Selon le Code des impôts sur les revenus, font partie des revenus divers les plus-values réalisées à l'occasion de la cession, en dehors de l'exercice d'une activité professionnelle, à une société étrangère, d'actions ou parts sociales d'une société belge si, à un moment quelconque au cours des cinq années précédant la cession, le cédant a possédé directement ou indirectement, plus de 25 % des droits dans la société dont les actions ou parts sont cédées.
Ce revenu divers est taxé au taux de 16,5 % (art. 171, 4° e] CIR/92).
Autrement dit, les plus-values sur les cessions de participations de plus de 25 % dans les 5 ans à une société étrangère, sont taxées.
L'article 94 CIR/92 ajoute que si dans les 12 mois précédant la cession à une société étrangère, une ou plusieurs cessions ont eu lieu entre d'autres contribuables, les plus-values visées à l'article 90, 9°, qui sont réalisées lors de chaque cession intervenue au cours de cette période sont imposables si le premier cédant disposait de la participation de 25 % dans les 5 dernières années.
Pour cette raison, lors d'une cession d'actions, le cédant veille à insérer dans le contrat une clause interdisant la revente dans l'année à une société étrangère et stipulant qu'en cas de violation de cette interdiction, le cessionnaire devra l'indemniser des conséquences fiscales.
Il est frappant de relever que la taxation des plus-values sur actions de l'article 90, 9° CIR/92 vise les cessions à une société étrangère. En cas de vente à une société belge, la plus-value n'est pas taxée.
Est-ce conforme au droit européen ?
On peut se le demander depuis un arrêt de la Cour de Justice Européenne ( Arrêt du 13 avril 2000 dans l'affaire n° C-251/98).
Dans cette affaire la législation néerlandaise prévoit pour les ressortissants de l'Union qui résident sur son territoire (les Pays-bas) une exonération totale ou partielle de l'impôt sur la fortune pour un patrimoine investi en actions dans une société, sous condition que cette société soit établie sur le territoire de cet Etat membre.

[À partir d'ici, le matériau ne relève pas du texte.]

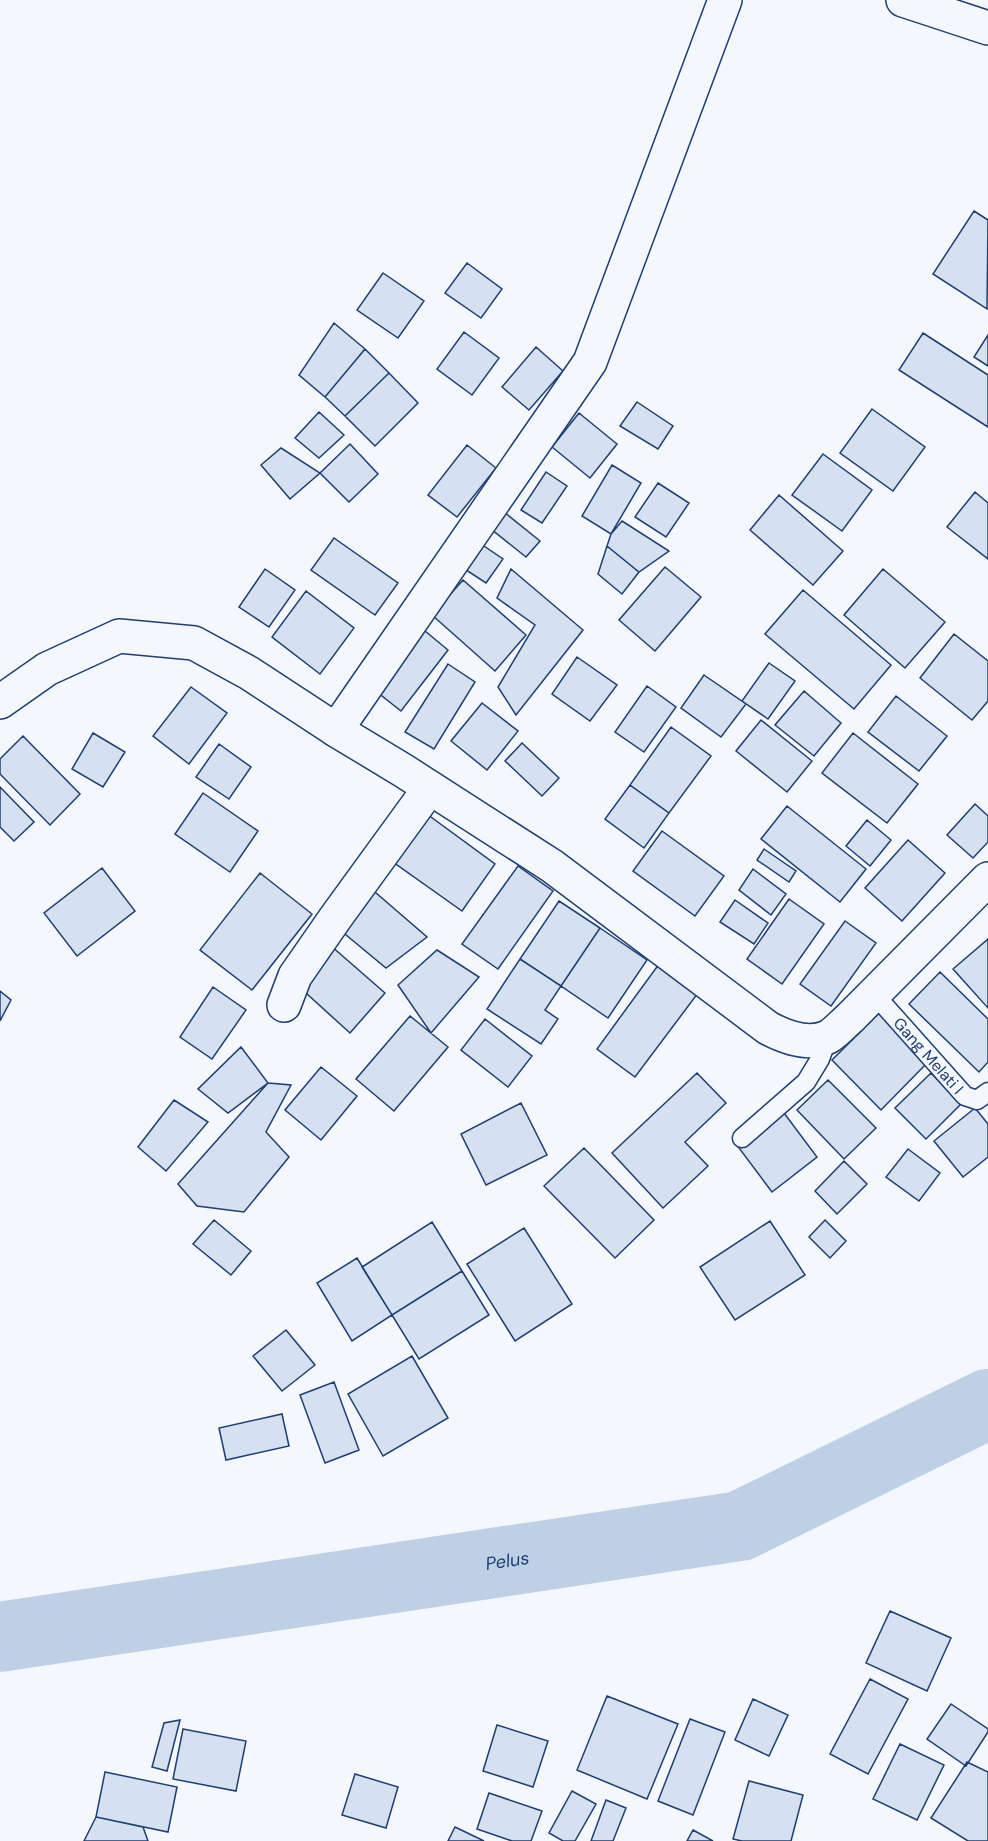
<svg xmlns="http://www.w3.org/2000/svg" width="988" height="1841" viewBox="0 0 988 1841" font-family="'DM Sans',sans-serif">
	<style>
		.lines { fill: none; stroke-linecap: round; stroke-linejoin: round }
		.river { stroke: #bed0e5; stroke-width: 70 }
		.building { fill: #d5e0f0; stroke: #1d3f73; stroke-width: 1.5 }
		.lane-casing { stroke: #1d3f73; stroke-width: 21 }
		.street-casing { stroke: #1d3f73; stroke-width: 36 }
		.secondary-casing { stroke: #1d3f73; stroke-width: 36 }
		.lane { stroke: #f4f7fb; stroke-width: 18 }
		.street { stroke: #f4f7fb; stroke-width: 33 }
		.secondary { stroke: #f4f7fb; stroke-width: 33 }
		.labels { text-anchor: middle; stroke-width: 4.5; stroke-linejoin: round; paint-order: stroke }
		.street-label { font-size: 16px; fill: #1d3f73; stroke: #f4f7fb }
		.water-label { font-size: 18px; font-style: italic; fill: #1d3f73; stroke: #f4f7fb }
	</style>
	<rect width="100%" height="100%" fill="#f4f7fb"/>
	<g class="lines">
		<path class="river" id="s1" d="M 0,1637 L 740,1526 L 988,1404"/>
	</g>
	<path class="building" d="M 974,211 L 988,220 L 987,309 L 933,274 Z
		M 467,263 L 502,289 L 481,318 L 445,293 Z
		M 383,273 L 424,301 L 398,338 L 357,310 Z
		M 334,323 L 365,349 L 325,397 L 299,375 Z
		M 464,332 L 499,358 L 472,395 L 437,369 Z
		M 923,333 L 988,375 L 988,427 L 899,370 Z
		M 988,335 L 988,366 L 974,357 Z
		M 536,347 L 563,371 L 529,410 L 502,387 Z
		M 365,349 L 389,373 L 345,416 L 325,397 Z
		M 389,373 L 418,403 L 375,446 L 345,416 Z
		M 637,402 L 673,426 L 658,449 L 620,426 Z
		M 872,409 L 925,447 L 893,491 L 840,453 Z
		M 319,412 L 344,435 L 319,458 L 295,438 Z
		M 579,413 L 617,444 L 590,478 L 552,447 Z
		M 350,444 L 378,474 L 349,502 L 320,473 Z
		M 467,445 L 496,468 L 457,517 L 428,495 Z
		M 281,448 L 320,473 L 290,499 L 261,465 Z
		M 823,454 L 872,490 L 842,531 L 792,495 Z
		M 612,465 L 641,483 L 611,534 L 582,516 Z
		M 546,472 L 567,486 L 542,523 L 521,510 Z
		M 658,483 L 689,503 L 666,537 L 635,517 Z
		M 975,492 L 988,503 L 988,559 L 947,527 Z
		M 779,495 L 843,551 L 813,585 L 750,530 Z
		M 504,512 L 540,541 L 526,557 L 491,529 Z
		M 622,521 L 669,551 L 639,572 L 607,546 L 611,534 Z
		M 334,538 L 398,583 L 375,615 L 311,570 Z
		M 478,542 L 503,559 L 486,583 L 460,566 Z
		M 607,546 L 639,572 L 622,594 L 598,574 Z
		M 665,567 L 701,597 L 655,651 L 619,620 Z
		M 265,569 L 295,590 L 269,627 L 239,607 Z
		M 511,569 L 583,630 L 516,715 L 498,687 L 535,625 L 497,598 Z
		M 883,569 L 945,622 L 905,668 L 844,615 Z
		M 463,580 L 526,635 L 495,671 L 432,615 Z
		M 803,590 L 891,665 L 854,709 L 765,634 Z
		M 306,591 L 354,628 L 320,674 L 272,637 Z
		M 419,626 L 448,650 L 401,711 L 372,688 Z
		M 954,634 L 988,661 L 988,701 L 972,720 L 920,678 Z
		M 577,657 L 617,685 L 590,721 L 552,694 Z
		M 769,663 L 795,681 L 768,719 L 742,701 Z
		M 448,664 L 475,682 L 434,749 L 405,732 Z
		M 704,675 L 746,704 L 721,737 L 681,708 Z
		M 647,686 L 676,707 L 644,752 L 615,732 Z
		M 191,687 L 227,713 L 189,764 L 153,736 Z
		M 804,691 L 841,723 L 814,756 L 775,725 Z
		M 896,696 L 947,736 L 919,771 L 868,732 Z
		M 482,703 L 518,731 L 487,770 L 451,741 Z
		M 761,720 L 812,761 L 787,792 L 736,751 Z
		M 671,727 L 711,756 L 669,813 L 630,785 Z
		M 93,733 L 125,752 L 103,787 L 72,769 Z
		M 853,733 L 918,784 L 887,823 L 822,773 Z
		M 23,736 L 80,794 L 50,825 L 0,774 L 0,759 Z
		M 522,743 L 559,778 L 542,796 L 505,761 Z
		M 219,744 L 251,767 L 229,799 L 196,777 Z
		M 630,785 L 669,813 L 644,848 L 605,819 Z
		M 0,787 L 34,822 L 14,841 L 0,827 Z
		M 203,793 L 258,831 L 230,872 L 175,834 Z
		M 975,804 L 988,816 L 988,842 L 973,858 L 947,835 Z
		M 787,806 L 866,869 L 840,902 L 761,839 Z
		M 420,809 L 495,864 L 462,911 L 386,857 Z
		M 867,820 L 891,840 L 870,866 L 846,846 Z
		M 662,831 L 724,876 L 695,916 L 633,871 Z
		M 908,840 L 945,873 L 902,921 L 865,888 Z
		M 764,849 L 796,871 L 789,882 L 757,860 Z
		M 518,866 L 553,891 L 498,969 L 462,944 Z
		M 102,868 L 135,911 L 77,956 L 44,913 Z
		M 753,869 L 786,894 L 771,915 L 739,890 Z
		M 260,873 L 312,914 L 252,990 L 200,950 Z
		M 368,886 L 427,937 L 386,968 L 334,925 Z
		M 789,899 L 824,924 L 782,984 L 747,959 Z
		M 735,900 L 768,923 L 754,944 L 720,922 Z
		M 559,901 L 600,928 L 561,986 L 520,959 Z
		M 845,921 L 876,943 L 831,1006 L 800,984 Z
		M 600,928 L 647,960 L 608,1018 L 561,986 Z
		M 988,939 L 988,1008 L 953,969 Z
		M 330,945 L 385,993 L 350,1033 L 296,984 Z
		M 437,950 L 479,977 L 431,1033 L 398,985 Z
		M 520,959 L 561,986 L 545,1010 L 558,1019 L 541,1044 L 487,1009 Z
		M 659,964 L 698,993 L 635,1077 L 597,1049 Z
		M 940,972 L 988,1019 L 988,1062 L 979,1072 L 909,1004 Z
		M 213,987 L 246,1010 L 212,1059 L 180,1037 Z
		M 0,991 L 11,1000 L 0,1021 Z
		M 880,1012 L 929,1061 L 881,1110 L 832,1060 Z
		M 410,1016 L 448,1047 L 394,1111 L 356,1079 Z
		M 485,1019 L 532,1056 L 508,1087 L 461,1050 Z
		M 241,1047 L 268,1083 L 228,1113 L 198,1089 Z
		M 321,1067 L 357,1096 L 321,1140 L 285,1110 Z
		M 697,1073 L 726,1103 L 685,1142 L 708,1166 L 663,1208 L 612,1153 Z
		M 931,1073 L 961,1104 L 926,1139 L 895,1108 Z
		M 828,1080 L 876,1128 L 844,1159 L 797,1110 Z
		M 268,1083 L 291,1085 L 266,1132 L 289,1157 L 244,1212 L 197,1206 L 178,1184 Z
		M 174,1100 L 208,1122 L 166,1171 L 138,1147 Z
		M 521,1103 L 547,1155 L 486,1185 L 461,1134 Z
		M 975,1108 L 988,1124 L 988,1157 L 963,1177 L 934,1141 Z
		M 784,1113 L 817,1157 L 772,1192 L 739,1148 Z
		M 584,1148 L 654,1220 L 615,1258 L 544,1186 Z
		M 908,1149 L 940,1173 L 919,1201 L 886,1177 Z
		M 844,1161 L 867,1184 L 837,1214 L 815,1191 Z
		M 214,1220 L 251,1251 L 231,1275 L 193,1244 Z
		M 825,1220 L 846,1241 L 830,1258 L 809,1237 Z
		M 770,1221 L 805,1275 L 735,1320 L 700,1267 Z
		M 432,1222 L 462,1271 L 392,1315 L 362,1267 Z
		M 524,1228 L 572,1304 L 515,1341 L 467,1264 Z
		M 357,1258 L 392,1315 L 352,1341 L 317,1283 Z
		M 462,1271 L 489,1315 L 419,1359 L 392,1315 Z
		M 286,1330 L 315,1365 L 282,1391 L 253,1356 Z
		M 412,1356 L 448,1418 L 383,1456 L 348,1394 Z
		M 334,1382 L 359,1450 L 325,1463 L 300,1395 Z
		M 282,1414 L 289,1446 L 226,1460 L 219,1428 Z
		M 890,1611 L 951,1638 L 927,1691 L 866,1663 Z
		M 870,1679 L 908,1699 L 868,1774 L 830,1754 Z
		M 607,1696 L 678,1724 L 647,1799 L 577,1770 Z
		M 753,1699 L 788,1715 L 769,1756 L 735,1740 Z
		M 951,1704 L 988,1729 L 988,1732 L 966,1766 L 927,1739 Z
		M 690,1719 L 725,1732 L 693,1815 L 658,1801 Z
		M 180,1720 L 167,1771 L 152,1767 L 164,1723 Z
		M 497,1725 L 548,1741 L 533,1787 L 483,1771 Z
		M 183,1729 L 246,1741 L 236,1791 L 173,1779 Z
		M 900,1744 L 944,1765 L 917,1820 L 873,1799 Z
		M 967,1762 L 988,1772 L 988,1841 L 968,1841 L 931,1818 Z
		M 105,1772 L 177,1787 L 168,1832 L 96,1817 Z
		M 355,1774 L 398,1787 L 386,1828 L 342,1815 Z
		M 749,1781 L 803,1795 L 791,1841 L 742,1841 L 733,1839 Z
		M 572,1791 L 596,1804 L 575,1841 L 563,1841 L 549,1833 Z
		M 489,1793 L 542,1811 L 531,1841 L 512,1841 L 477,1829 Z
		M 606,1800 L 626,1808 L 613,1841 L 591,1841 Z
		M 96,1817 L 143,1827 L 148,1841 L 84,1841 Z
		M 455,1827 L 484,1841 L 448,1841 Z
		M 693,1830 L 713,1841 L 687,1841 Z"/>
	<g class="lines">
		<defs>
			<g id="lane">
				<path id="s2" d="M 875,995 L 965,1096 L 977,1100 L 988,1092"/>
				<path d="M 742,1138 L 806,1082 L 820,1059 L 828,1037"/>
			</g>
			<path id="street" d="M 903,0 L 988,28
				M 336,730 L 590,362 L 725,0
				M 284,1005 L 295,976 L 336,917 L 429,789"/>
			<path id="secondary" d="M 0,702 L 47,669 L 119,636 L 194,643 L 249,673 L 336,730 L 404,771 L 552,866 L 768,1028 C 785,1037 808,1046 828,1037 C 835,1033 843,1024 850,1018 L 988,879"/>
		</defs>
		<use href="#lane" class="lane-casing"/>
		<use href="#street" class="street-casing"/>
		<use href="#secondary" class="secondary-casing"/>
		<use href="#lane" class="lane"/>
		<use href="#street" class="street"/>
		<use href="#secondary" class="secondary"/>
	</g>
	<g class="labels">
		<g class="street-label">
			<text dy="6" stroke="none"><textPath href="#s2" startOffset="81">Gang Melati I</textPath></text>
		</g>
		<g class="water-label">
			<text dy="6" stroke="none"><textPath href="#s1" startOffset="513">Pelus</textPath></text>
		</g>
	</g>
</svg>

Autrement dit, le résident hollandais qui investissait en actions néerlandaises jouissait d'une exonération à l'impôt sur la fortune, mais se voyait taxé sur les participations dans des sociétés non néerlandaises.
La Cour a considéré que pareille législation doit être considérée comme une entrave au principe de la liberté d'établissement repris à l'article 43 du traité de Rome. En effet, dans l'hypothèse où une participation dans le capital d'une société confère à son détenteur une influence certaine sur les décisions de la société et lui permet d'en déterminer les activités, la législation incriminée peut induire une influence sur le choix du pays d'établissement de la société, ce qui est contraire à l'article 43 du Traité.
L'article 90, 9° CIR/92 contient une discrimination fiscale entre les plus-values sur cessions réalisées avec des sociétés belges et avec des sociétés non belges. Cela peut constituer un frein à la libre circulation des biens et services puisqu'un cessionnaire belge sera préféré à un cessionnaire européen non belge.
> La taxation de certaines plus-values sur participation
25 janvier 2005, par Gilles Carnoy
La C.J.C.E. a considéré que la loi belge (article 90, 9° CIR) portait atteinte, selon les cas, au droit d’établissement ou à la libre circulation des capitaux, dans la mesure où le cessionnaire serait une société résidente d’un autre Etat membre CE (arrêt du 8 juin 2004, Aff. De Baeck, C-268/03).